In the passage on Oracle logical standby databases, why do a logical standby's physical structures and organization differ from those of the Primary database? Please answer in one to three sentences.

::: Document passage

Logical standby databases convert the redo generated at the Primary database into data and SQL and then re-apply those SQL transactions on the Logical standby, thus physical structures and organization will be different from the Primary database. Users can read from logical standby databases while the changes are being applied and, if the GUARD is set to STANDBY (ALTER DATABASE GUARD STANDBY;), write to tables in the Logical standby database that are not being maintained by SQL Apply.
Unfortunately there are a number of unsupported objects (ie: tables or sequences owned by SYS, tables that use table compression, tables that underlie a materialized view or Global temporary tables (GTTs)) and unsupported data types (ie: Datatypes BFILE, ROWID, and UROWID, user-defined TYPEs, Multimedia data types like Oracle Spatial, ORDDICOM, and Oracle Text Collections (e.g. nested tables, VARRAYs), SecureFile LOBs, OBJECT RELATIONAL XMLTypes and BINARY XML).[2] Physical standby may be appropriate in such a case.

::::::
::: Extracted data

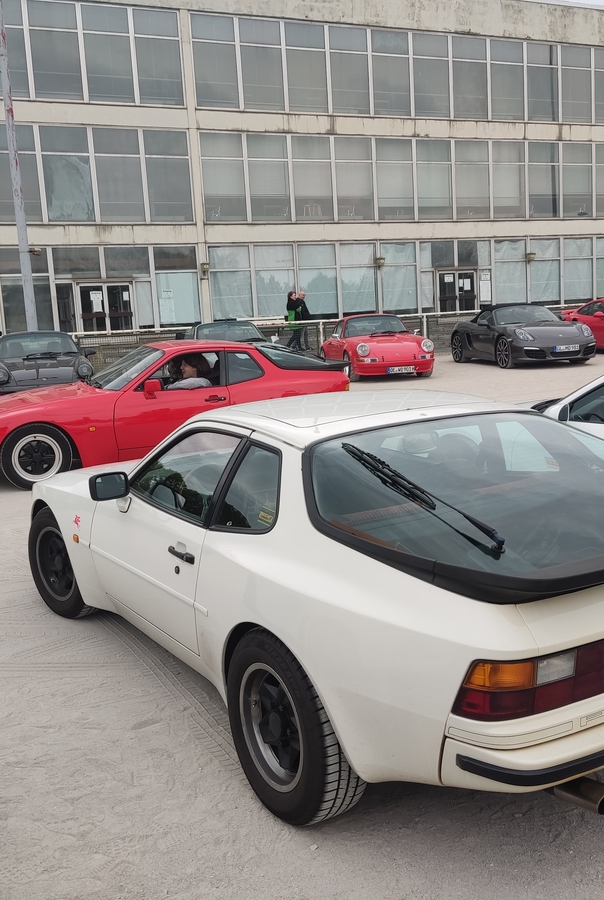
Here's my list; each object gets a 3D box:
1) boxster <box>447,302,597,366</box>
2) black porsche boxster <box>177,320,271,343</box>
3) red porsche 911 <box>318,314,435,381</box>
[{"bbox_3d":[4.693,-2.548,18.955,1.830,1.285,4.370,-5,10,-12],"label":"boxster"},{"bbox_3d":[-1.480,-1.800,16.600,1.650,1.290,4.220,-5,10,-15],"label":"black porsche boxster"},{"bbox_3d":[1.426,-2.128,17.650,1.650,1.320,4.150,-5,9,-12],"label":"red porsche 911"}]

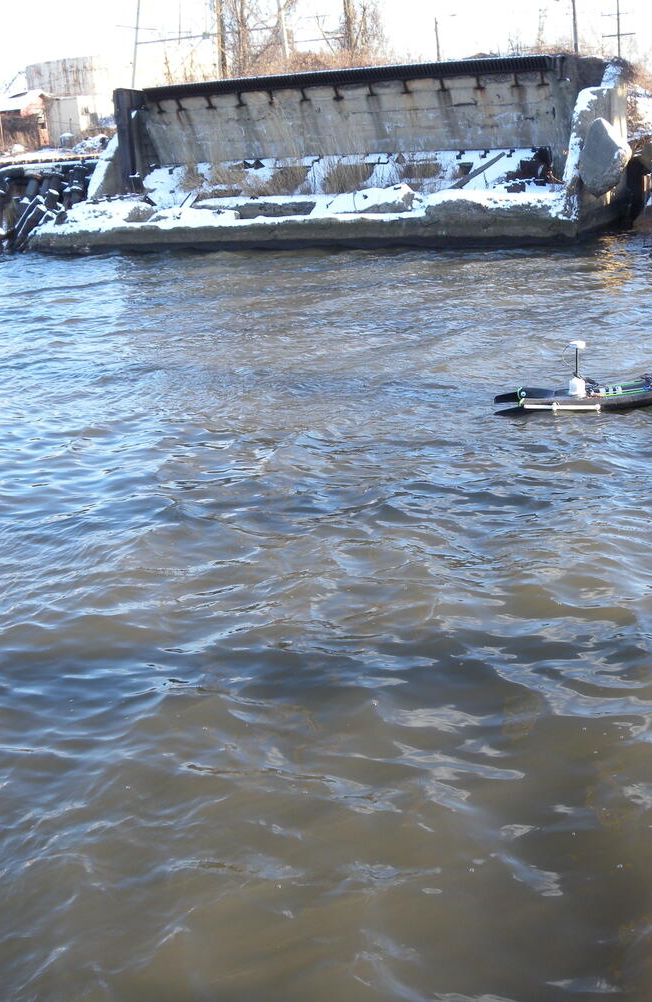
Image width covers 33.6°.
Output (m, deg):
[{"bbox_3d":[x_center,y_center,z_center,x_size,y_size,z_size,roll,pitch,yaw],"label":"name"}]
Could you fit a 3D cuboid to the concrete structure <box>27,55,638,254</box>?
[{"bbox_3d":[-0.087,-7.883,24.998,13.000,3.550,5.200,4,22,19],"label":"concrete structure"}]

::::::
::: Extracted data

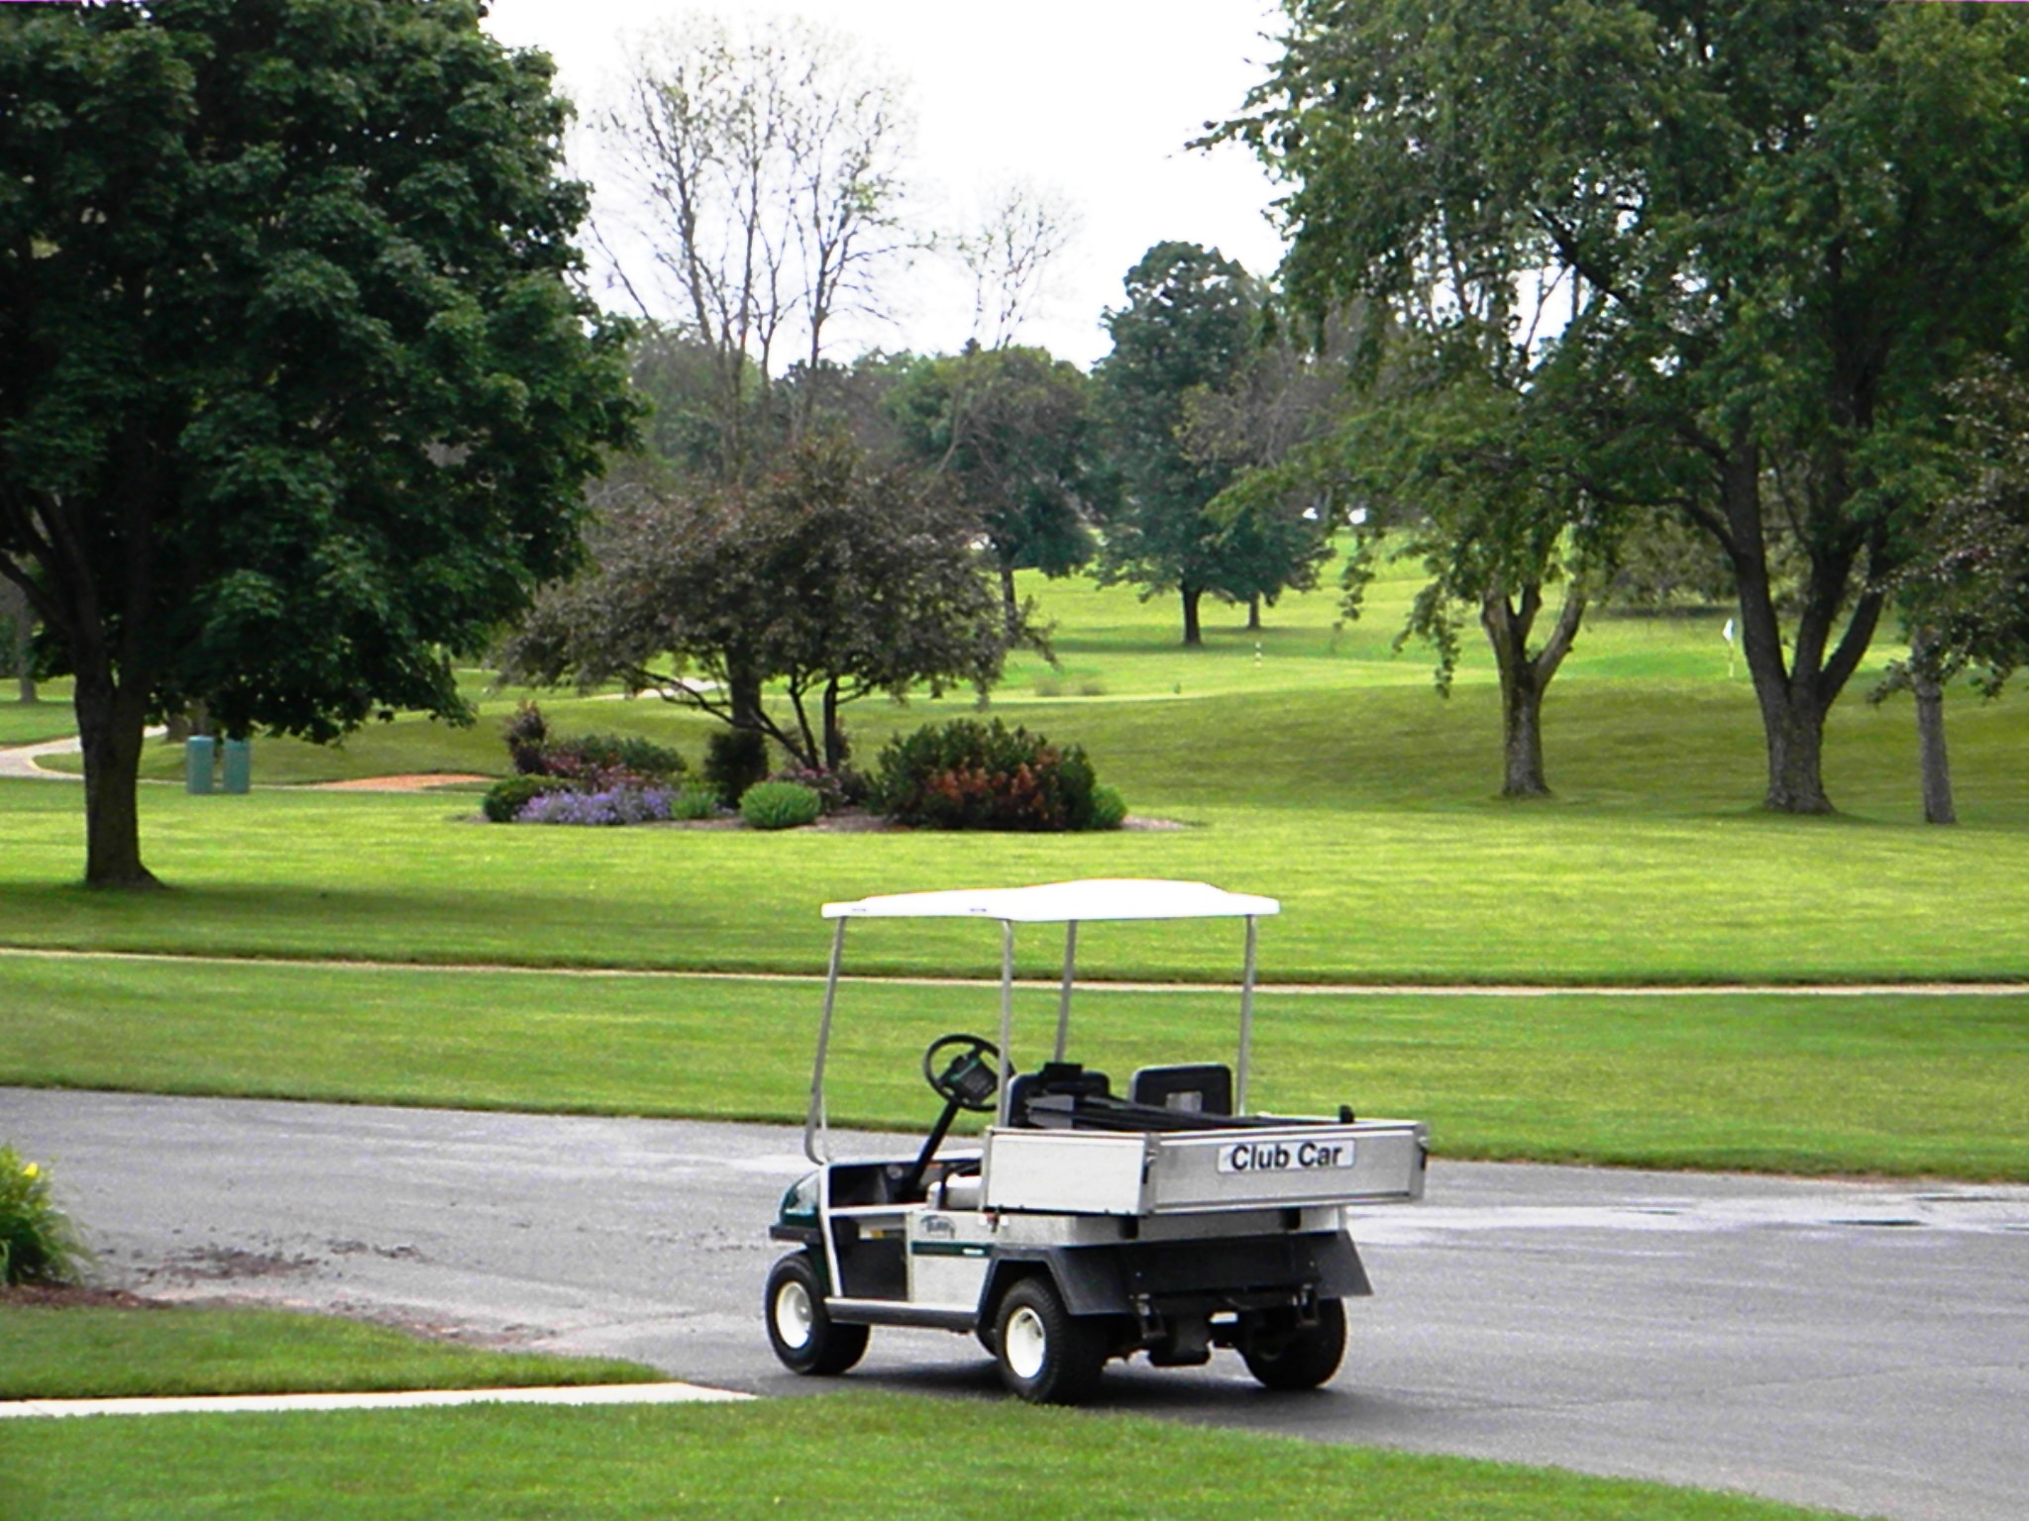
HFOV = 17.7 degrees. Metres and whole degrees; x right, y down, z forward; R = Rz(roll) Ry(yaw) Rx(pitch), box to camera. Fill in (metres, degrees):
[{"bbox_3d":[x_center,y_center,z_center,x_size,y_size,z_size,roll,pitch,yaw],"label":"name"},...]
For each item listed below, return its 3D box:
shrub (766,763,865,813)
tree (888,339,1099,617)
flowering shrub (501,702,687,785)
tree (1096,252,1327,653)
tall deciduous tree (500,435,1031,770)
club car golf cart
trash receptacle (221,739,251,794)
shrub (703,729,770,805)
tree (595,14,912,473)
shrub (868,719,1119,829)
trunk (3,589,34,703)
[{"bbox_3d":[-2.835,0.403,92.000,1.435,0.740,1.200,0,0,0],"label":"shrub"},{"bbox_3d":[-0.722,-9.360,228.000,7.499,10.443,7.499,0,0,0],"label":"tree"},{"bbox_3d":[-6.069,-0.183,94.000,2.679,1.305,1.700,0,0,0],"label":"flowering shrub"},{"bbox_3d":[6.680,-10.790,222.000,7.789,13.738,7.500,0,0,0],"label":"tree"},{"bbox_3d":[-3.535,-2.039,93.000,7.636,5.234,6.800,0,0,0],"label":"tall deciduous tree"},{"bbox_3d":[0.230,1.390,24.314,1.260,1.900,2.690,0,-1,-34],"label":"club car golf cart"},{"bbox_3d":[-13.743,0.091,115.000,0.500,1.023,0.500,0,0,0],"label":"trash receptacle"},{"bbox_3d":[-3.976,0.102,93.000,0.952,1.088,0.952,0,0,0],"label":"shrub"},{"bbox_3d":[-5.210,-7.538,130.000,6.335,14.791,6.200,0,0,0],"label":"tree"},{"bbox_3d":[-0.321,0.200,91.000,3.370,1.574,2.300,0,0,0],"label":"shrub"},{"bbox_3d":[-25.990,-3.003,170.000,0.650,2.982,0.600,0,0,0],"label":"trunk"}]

::::::

**Answer area**: A logical standby database converts the redo generated at the Primary database into data and SQL, then re-applies those SQL transactions on the standby. Because its changes arrive by re-applying SQL transactions, its physical structures and organization end up different from the Primary's.